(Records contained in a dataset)
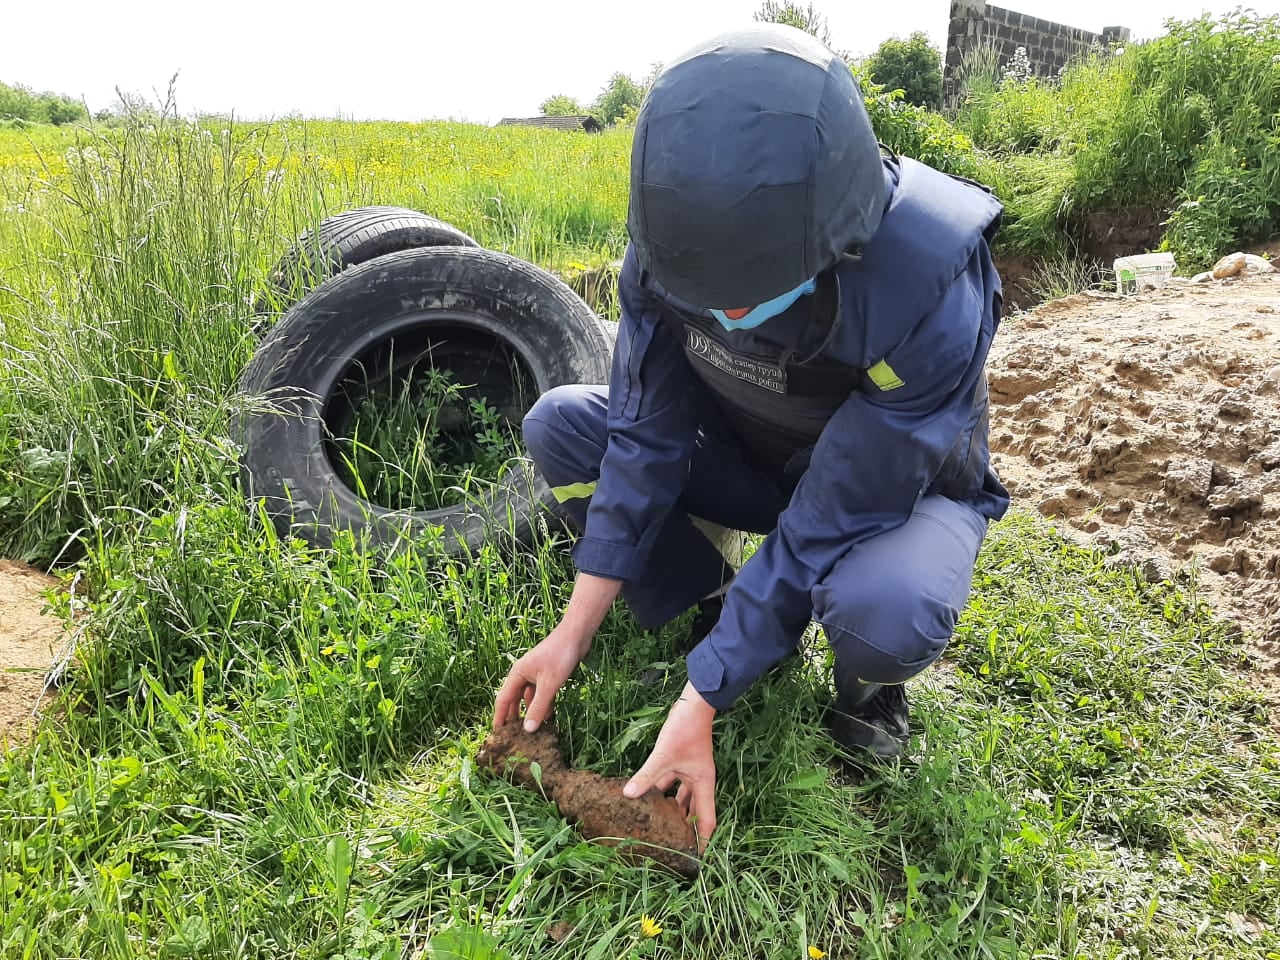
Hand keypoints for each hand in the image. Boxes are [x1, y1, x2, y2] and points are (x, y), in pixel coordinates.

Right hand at [493, 623, 591, 731]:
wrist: (576, 636)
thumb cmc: (559, 656)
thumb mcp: (548, 685)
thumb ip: (538, 707)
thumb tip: (528, 729)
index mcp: (517, 674)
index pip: (503, 699)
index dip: (500, 717)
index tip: (498, 734)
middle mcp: (523, 674)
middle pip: (514, 699)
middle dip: (514, 717)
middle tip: (515, 736)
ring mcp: (536, 675)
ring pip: (529, 698)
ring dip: (531, 712)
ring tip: (533, 730)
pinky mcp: (548, 676)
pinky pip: (542, 694)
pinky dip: (543, 705)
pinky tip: (548, 718)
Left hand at [624, 681, 717, 850]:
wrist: (693, 705)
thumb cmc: (684, 730)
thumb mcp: (664, 756)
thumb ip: (646, 775)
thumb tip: (628, 794)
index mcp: (703, 784)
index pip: (707, 820)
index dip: (703, 840)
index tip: (698, 859)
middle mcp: (699, 781)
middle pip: (695, 812)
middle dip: (686, 829)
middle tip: (675, 848)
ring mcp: (691, 772)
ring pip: (683, 799)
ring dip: (674, 812)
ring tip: (660, 828)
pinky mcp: (681, 762)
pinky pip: (673, 784)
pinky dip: (664, 792)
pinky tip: (649, 798)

Work instructions:
Leaving pictures aside, write out each record above exactly as given.

Answer for the task:
Hand keypoints for each hand in the image. Boxes are [x1, y1, x2, y2] and points are (x, y), in pixel coordinates.

Right hand at [493, 623, 591, 731]:
wrist: (576, 636)
thumb cmc: (559, 656)
thumb mcp: (548, 685)
thumb ip: (538, 707)
thumb tip: (528, 729)
index mcp: (517, 674)
index pip: (503, 699)
index dip: (500, 717)
index tip: (498, 734)
middle mcp: (523, 674)
middle pip: (514, 699)
middle dip: (514, 717)
middle tip: (515, 736)
ring mcp: (536, 675)
ring pip: (529, 698)
ring dip: (531, 712)
ring tip: (533, 730)
pinky mcp: (548, 676)
pinky pip: (542, 694)
pinky dip: (543, 705)
pinky tip: (548, 718)
Left hand at [624, 681, 717, 850]:
wrist: (693, 705)
thumb cmc: (684, 730)
thumb mcp: (664, 756)
thumb ip: (646, 775)
thumb tip: (628, 794)
index mcp: (703, 784)
index pip: (707, 820)
index dip: (703, 840)
index tip: (698, 859)
middle mcp: (699, 781)
middle pip: (695, 812)
middle dip: (686, 829)
middle tip: (675, 848)
ring mcp: (691, 772)
ring pip: (683, 799)
ring dip: (674, 812)
ring tip: (660, 828)
pinky mcp: (681, 762)
pinky pip: (673, 784)
pinky dip: (664, 792)
pinky tip: (649, 798)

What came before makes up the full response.